Amazon is in search of a creative director to lead its virtual reality initiatives, a sign that it may be chasing commerce through that emerging medium, according to a report from Variety. A request to Amazon for comment from Retail Dive was not immediately returned.
Another indicator that the position may be serving the company’s e-commerce division and not just its entertainment unit: The ad comes from the Amazon A9 team in charge of search and advertising for the retailer's website, according to the notice posted on LinkedIn.
“As Creative Director, VR at A9, you will envision the future of Amazon’s VR solutions and guide our creative and technical teams to produce compelling, world-class experiences,” the ad reads in part. “You will partner with the engineering and studio teams to create the story, design and art for these experiences. This role is for the experienced designer, technologist and creative visionary who is ready to lead the innovation in the new medium of VR.”
Virtual reality is one of the frontiers being trod by innovators in several industries, including retail, and the technology is being driven in part by the swiftly rising tide of mobile commerce.

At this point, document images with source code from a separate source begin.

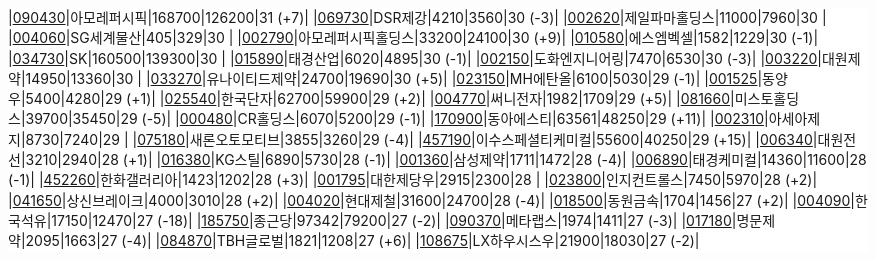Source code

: |[090430](https://finance.daum.net/quotes/A090430)|아모레퍼시픽|168700|126200|31 (+7)|
|[069730](https://finance.daum.net/quotes/A069730)|DSR제강|4210|3560|30 (-3)|
|[002620](https://finance.daum.net/quotes/A002620)|제일파마홀딩스|11000|7960|30 |
|[004060](https://finance.daum.net/quotes/A004060)|SG세계물산|405|329|30 |
|[002790](https://finance.daum.net/quotes/A002790)|아모레퍼시픽홀딩스|33200|24100|30 (+9)|
|[010580](https://finance.daum.net/quotes/A010580)|에스엠벡셀|1582|1229|30 (-1)|
|[034730](https://finance.daum.net/quotes/A034730)|SK|160500|139300|30 |
|[015890](https://finance.daum.net/quotes/A015890)|태경산업|6020|4895|30 (-1)|
|[002150](https://finance.daum.net/quotes/A002150)|도화엔지니어링|7470|6530|30 (-3)|
|[003220](https://finance.daum.net/quotes/A003220)|대원제약|14950|13360|30 |
|[033270](https://finance.daum.net/quotes/A033270)|유나이티드제약|24700|19690|30 (+5)|
|[023150](https://finance.daum.net/quotes/A023150)|MH에탄올|6100|5030|29 (-1)|
|[001525](https://finance.daum.net/quotes/A001525)|동양우|5400|4280|29 (+1)|
|[025540](https://finance.daum.net/quotes/A025540)|한국단자|62700|59900|29 (+2)|
|[004770](https://finance.daum.net/quotes/A004770)|써니전자|1982|1709|29 (+5)|
|[081660](https://finance.daum.net/quotes/A081660)|미스토홀딩스|39700|35450|29 (-5)|
|[000480](https://finance.daum.net/quotes/A000480)|CR홀딩스|6070|5200|29 (-1)|
|[170900](https://finance.daum.net/quotes/A170900)|동아에스티|63561|48250|29 (+11)|
|[002310](https://finance.daum.net/quotes/A002310)|아세아제지|8730|7240|29 |
|[075180](https://finance.daum.net/quotes/A075180)|새론오토모티브|3855|3260|29 (-4)|
|[457190](https://finance.daum.net/quotes/A457190)|이수스페셜티케미컬|55600|40250|29 (+15)|
|[006340](https://finance.daum.net/quotes/A006340)|대원전선|3210|2940|28 (+1)|
|[016380](https://finance.daum.net/quotes/A016380)|KG스틸|6890|5730|28 (-1)|
|[001360](https://finance.daum.net/quotes/A001360)|삼성제약|1711|1472|28 (-4)|
|[006890](https://finance.daum.net/quotes/A006890)|태경케미컬|14360|11600|28 (-1)|
|[452260](https://finance.daum.net/quotes/A452260)|한화갤러리아|1423|1202|28 (+3)|
|[001795](https://finance.daum.net/quotes/A001795)|대한제당우|2915|2300|28 |
|[023800](https://finance.daum.net/quotes/A023800)|인지컨트롤스|7450|5970|28 (+2)|
|[041650](https://finance.daum.net/quotes/A041650)|상신브레이크|4000|3010|28 (+2)|
|[004020](https://finance.daum.net/quotes/A004020)|현대제철|31600|24700|28 (-4)|
|[018500](https://finance.daum.net/quotes/A018500)|동원금속|1704|1456|27 (+2)|
|[004090](https://finance.daum.net/quotes/A004090)|한국석유|17150|12470|27 (-18)|
|[185750](https://finance.daum.net/quotes/A185750)|종근당|97342|79200|27 (-2)|
|[090370](https://finance.daum.net/quotes/A090370)|메타랩스|1974|1411|27 (-3)|
|[017180](https://finance.daum.net/quotes/A017180)|명문제약|2095|1663|27 (-4)|
|[084870](https://finance.daum.net/quotes/A084870)|TBH글로벌|1821|1208|27 (+6)|
|[108675](https://finance.daum.net/quotes/A108675)|LX하우시스우|21900|18030|27 (-2)|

VR holds promise for marketers as well as for retailers hoping to demonstrate their wares in newly profound ways, both online and in stores. While it’s easy to “touch and feel” furniture (unlike clothes, cars or most other products, for example), it’s difficult to try out furniture in a room, and a pain to return if it doesn't work out. It’s an area that fails even brick-and-mortar retail time and again because shoppers are easily discouraged. And it’s the reason that furniture retailer Restoration Hardware has invested so much in appealing to the imagination through its extensive and elaborate showrooms.
It's also why Amazon itself released its Amazon Product Preview app, where shoppers can view how an item might look in their home. A few years ago Amazon also released image recognition capabilities through Flow, which recognizes one item or several items at once and adds them all to a customer's Amazon shopping cart.
VR also has the ability to enhance an aspect of shopping that has largely been lost in e-commerce: The emotional side, a particular weakness at Amazon, which so far has presenting its goods in mostly work-a-day fashion, ceding a psychological advantage to brick and mortar stores.
“The online store needs to provide us with the same kind of experience, to create these feelings we have in physical stores,” Liraz Margalit of digital “customer experience” solutions startup Clicktale previously told Retail Dive. “When you go to buy something, it’s not always a rational decision. It’s an emotional one. But sitting at our screens is a more ‘rational’ environment than being in a store.”